It was a dramatic moment in a dramatic story.

The tall young senator stood unshaven and disheveled on the floor of the senate. His voice hoarse from hours of a filibuster; exhausted, his energy spent in a one-man defense of his ideals, he looked once more at his passive colleagues.

“You think I’m licked,” he told them. “You all think I’m licked. Well I’m not licked. And I’m gonna stay right here and fight for this lost cause.”

He staggered over to the large bin overflowing with fabricated telegrams orchestrated to condemn him and drive him from office.

He reached in and grabbed a handful and held them up.

“Even if this room gets filled with lies like these. And the Taylors and all their armies come marching into this place. Somebody will listen to me.”

With that, Senator Jefferson Smith collapsed.

As with all Frank Capra’s movies, this one would have a happy ending. The distinguished but corrupted senator whom Jeff Smith had once idolized openly confessed his complicity on the senate floor.

Jim Taylor’s graft machine was defeated.

Truth triumphed over greed.

Jeff Smith would live to fight another day.

Mr. Smith Goes to Washington – starring the inimitable James Stewart in his first Oscar-nominated role – stands alone as the iconic Hollywood depiction of American values and old-fashioned patriotism.

That nearly eighty years later its pure idealism would seem so quaintly irrelevant is an American tragedy.

Young Jefferson Smith, unlikely choice to replace a deceased senator, is suddenly thrust into the cynical sneering world of Washington politics. A good and decent man, the naïve Smith is mocked by the press and ridiculed and dismissed by his worldly colleagues.

When his legislative plans to acquire land to build a camp for boys in his home state interfere with the nefarious schemes of a powerful political machine, Smith is suddenly no laughing matter. Run by a ruthless boss named James Taylor, the machine goes all out to railroad unsuspecting Jeff Smith out of the senate.

It is a classic morality play.

Selfless idealism confronts self-centered greed.

Throughout the film, the virtues and values of America – especially our ideas about individual freedom and decency – are unapologetically espoused.

There is no cynicism in this film except on the part of the villains who care nothing of American virtues and have no virtue of their own. They care only for themselves – for power and for money. They would use the government to concentrate and expand both.

Speaking to his jaded legislative assistant who would later root for him and fall in love with him, Jeff Smith explained why he wanted the boys’ camp:

“You see, boys forget what their country means by just reading The Land of the Free in history books. Then they get to be men they forget even more.

Liberty’s too precious a thing to be buried in books, Miss Saunders. Men should hold it up in front of them every single day of their lives and say: I’m free to think and to speak. My ancestors couldn’t, I can, and my children will. Boys ought to grow up remembering that.”
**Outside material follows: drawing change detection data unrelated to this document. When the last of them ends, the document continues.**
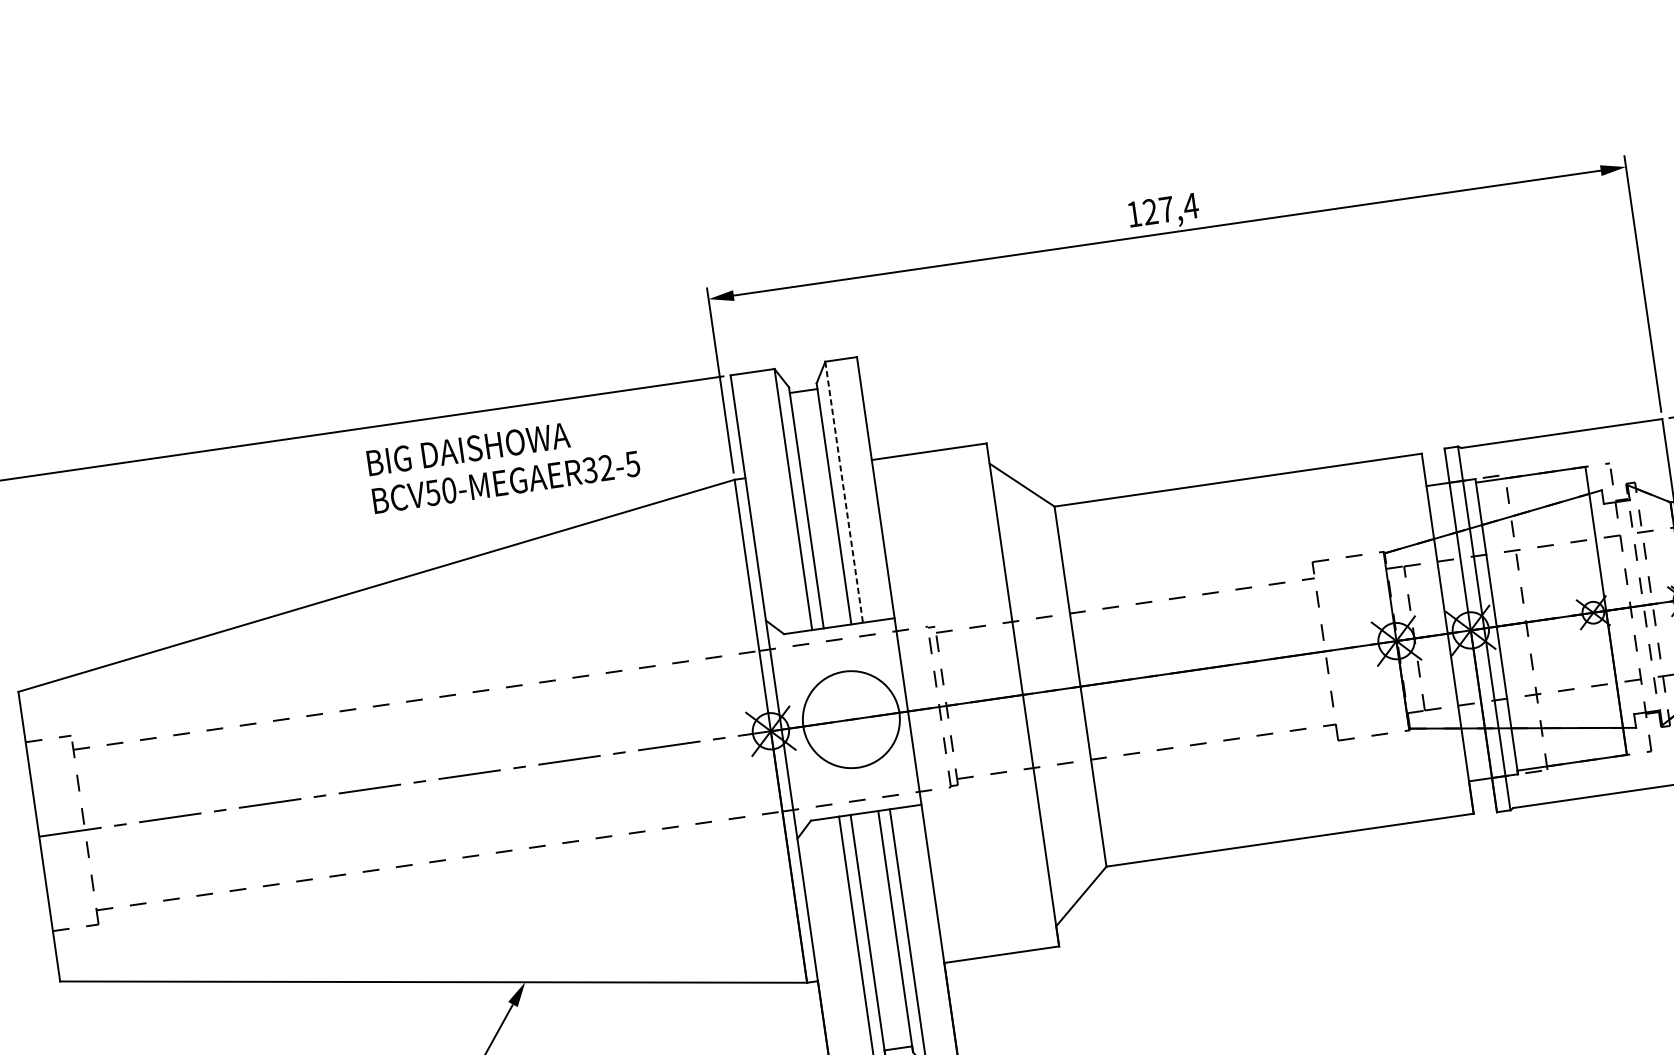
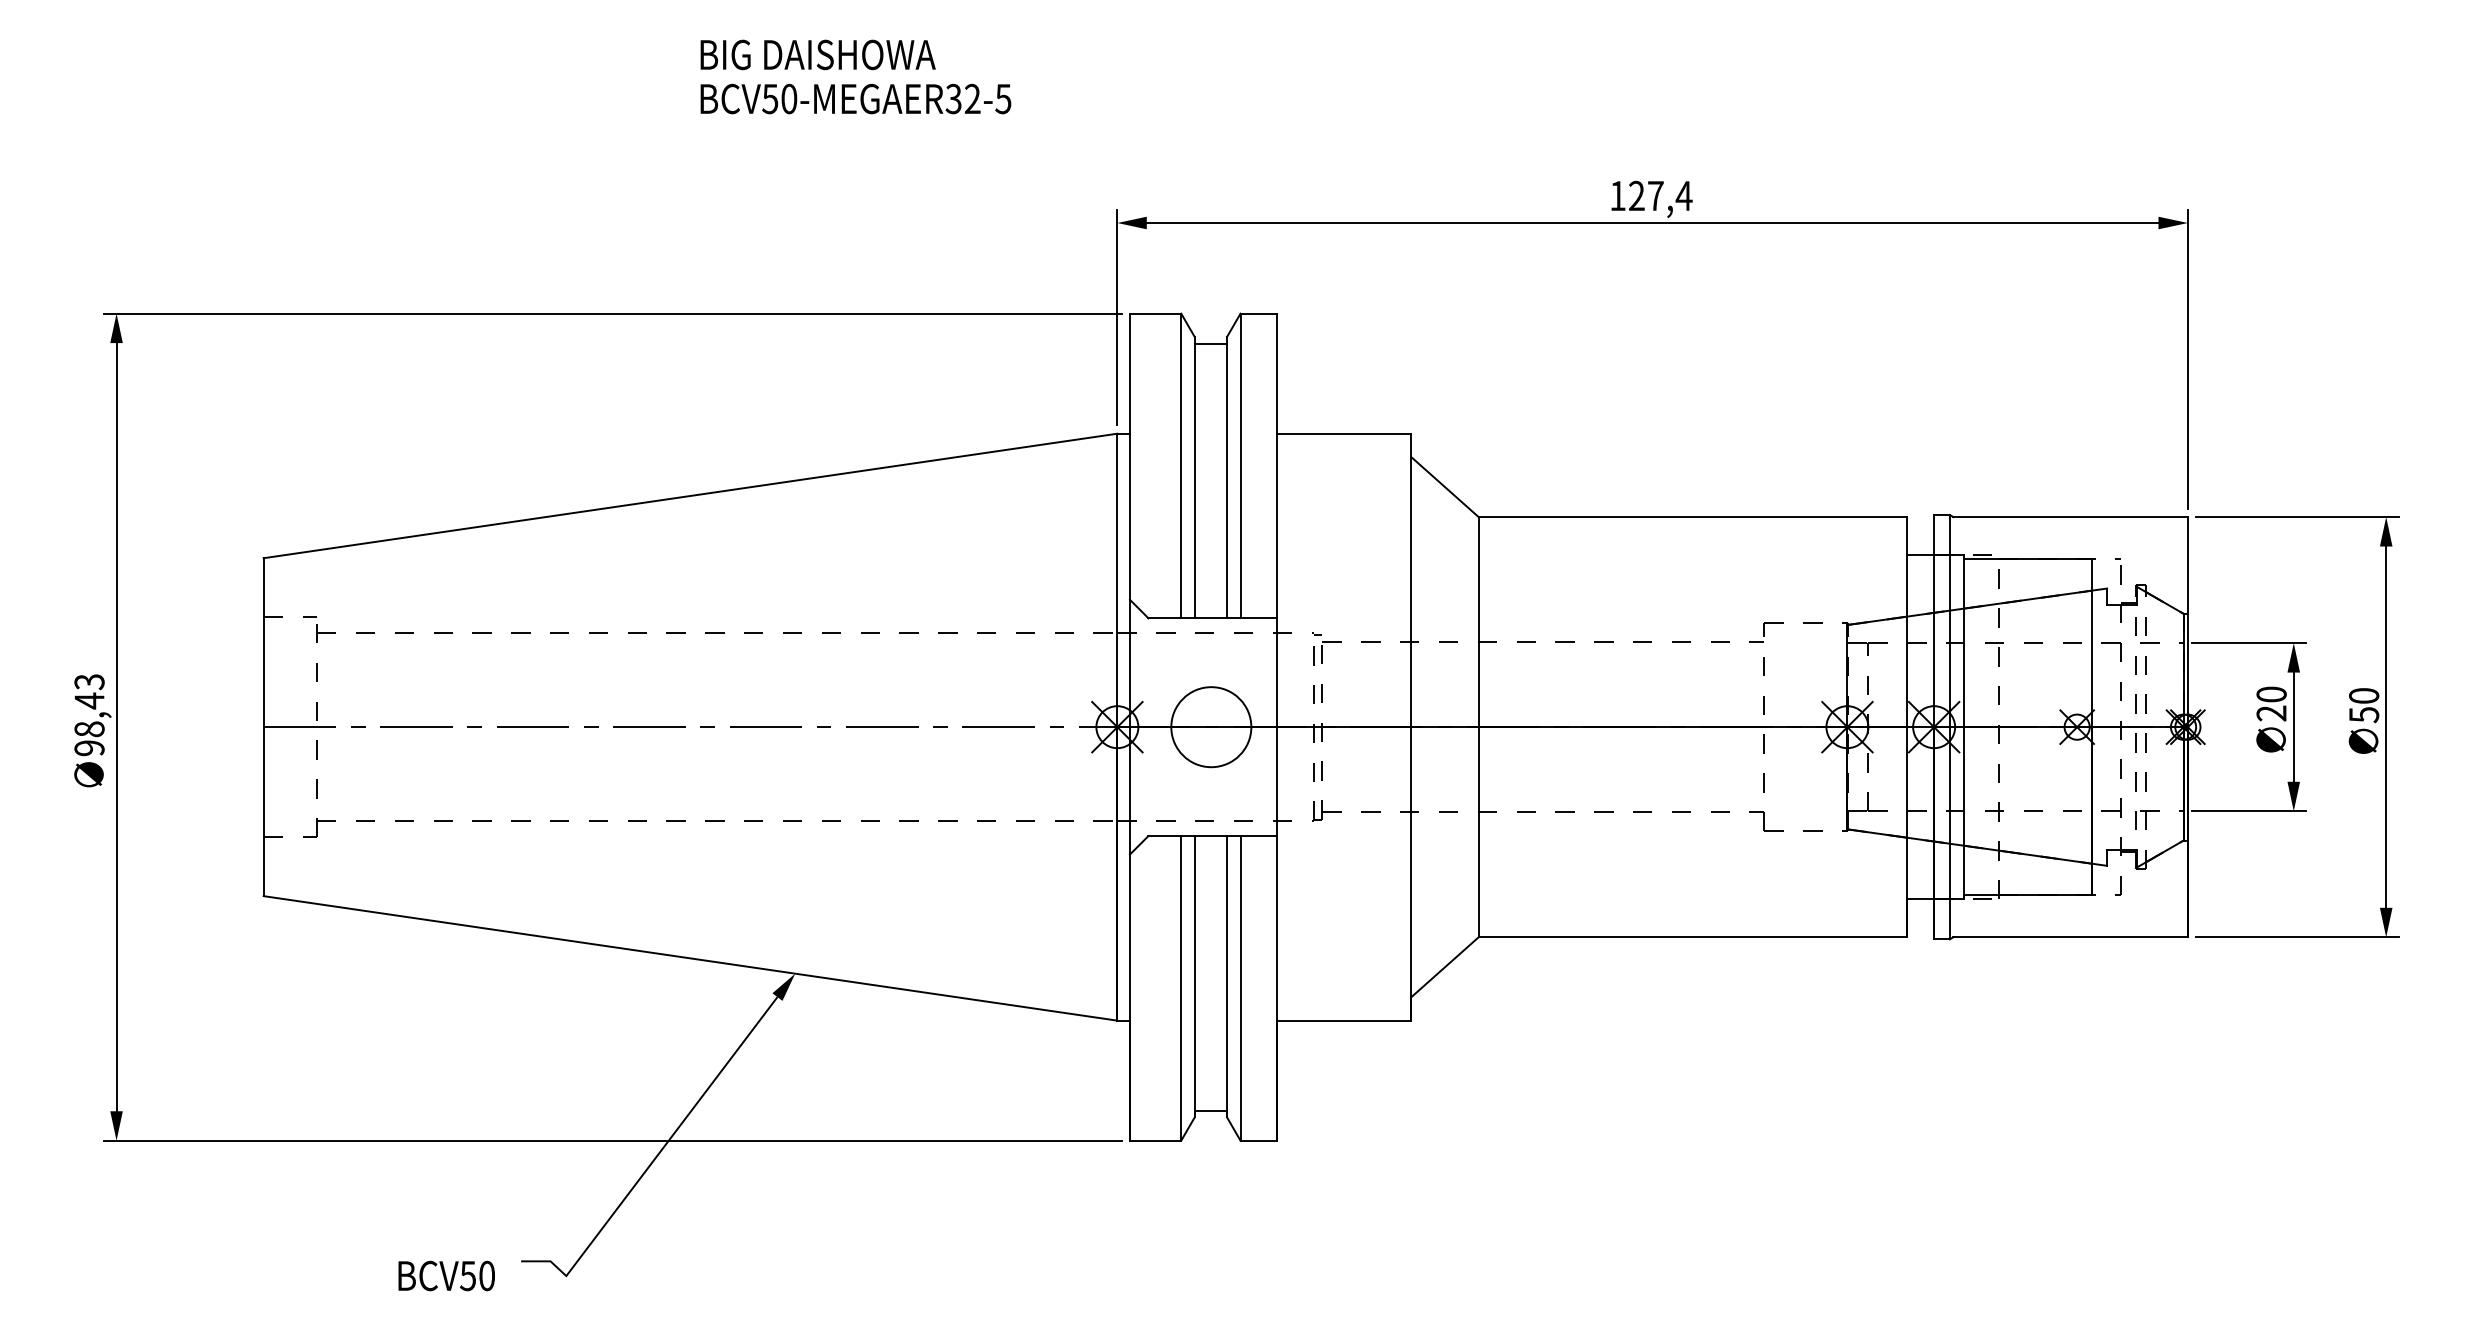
text: (503, 463) -> (855, 76), moved
line: (844, 492) -> (1240, 466), dashed -> solid
circle: (851, 719) -> (1211, 727), size x0.71

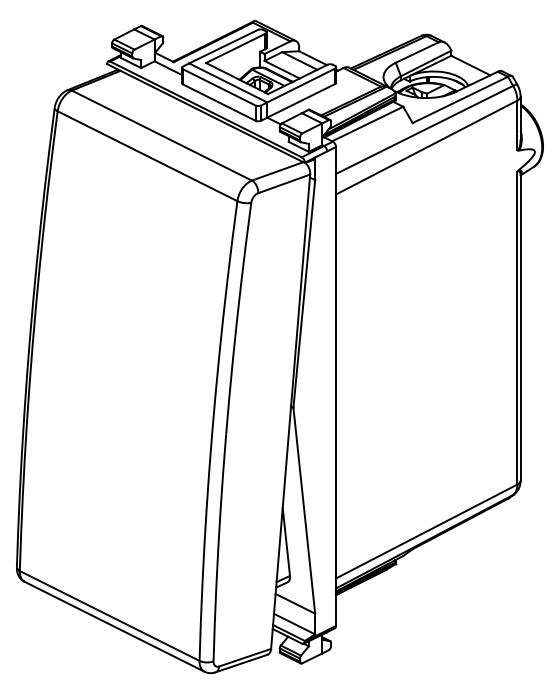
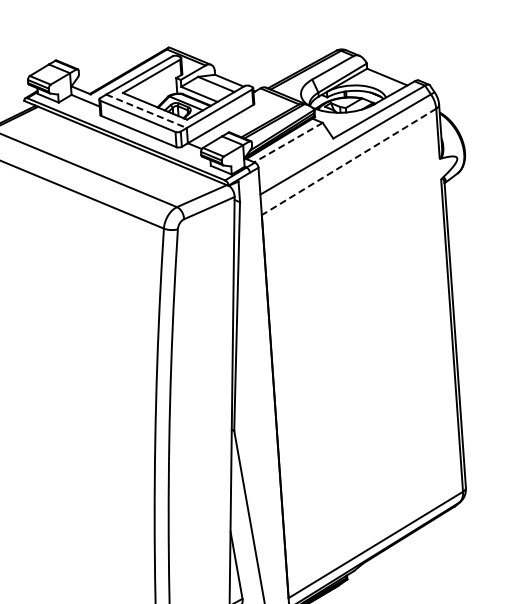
line: (228, 82) -> (146, 110), solid -> dashed
line: (367, 124) -> (288, 143), solid -> dashed
line: (426, 147) -> (348, 161), solid -> dashed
When Jeff Smith finally had the chance to speak to his hardened senate colleagues on the floor, he painted a noble red, white and blue portrait of America.

He read the Declaration of Independence and the Constitution. He invoked Lady Liberty at the top of the capitol dome and defended “the whole parade of what man’s carved out for himself, after centuries of fighting …so he can stand on his own two feet, free and decent, like he was created to, no matter what his race, color or creed.”

Smith insisted “there’s no place out there for graft, or greed, or lies, or compromise with human liberties.” Freedom, he declared, was “the blood and bone and sinew of this democracy that some great men handed down to the human race.”

It was quite a speech.

Jeff Smith believed every word of it.

Today, many Americans, like the boys Smith spoke of, have forgotten what it truly means to be an American. Amidst our cynicism, anger, fear and bitterness we’ve lost sight of the great privilege and duty of living in the greatest, freest and most wonderful nation on earth.

It’s easy to give in to despair and cynicism. The media, popular culture and too many of our politicians lead us to think that American liberty and all it represents is just another “lost cause.”

But as Jefferson Smith reminded us, we must hold to our ideals and “you fight for the lost causes harder than for any others. Yes, you even die for them.”

Mr. Smith Goes to Washington was banned in Hitler’s Germany. In German-occupied France in 1942 it was the last film shown before the ban went into effect – one theater showed it 30 times – and the first shown after France was liberated.

It should be required viewing in every high school.

Jeff Smith reminds us of what America means – what it stands for and why it’s worth fighting to preserve.

“Finally, brethren, whatsoever things are true, whatsoever things are honest, whatsoever things are just, whatsoever things are pure, whatsoever things are of good report; if there be any virtue, and if there be any praise, think on these things” (Philippians 4:8,KJV).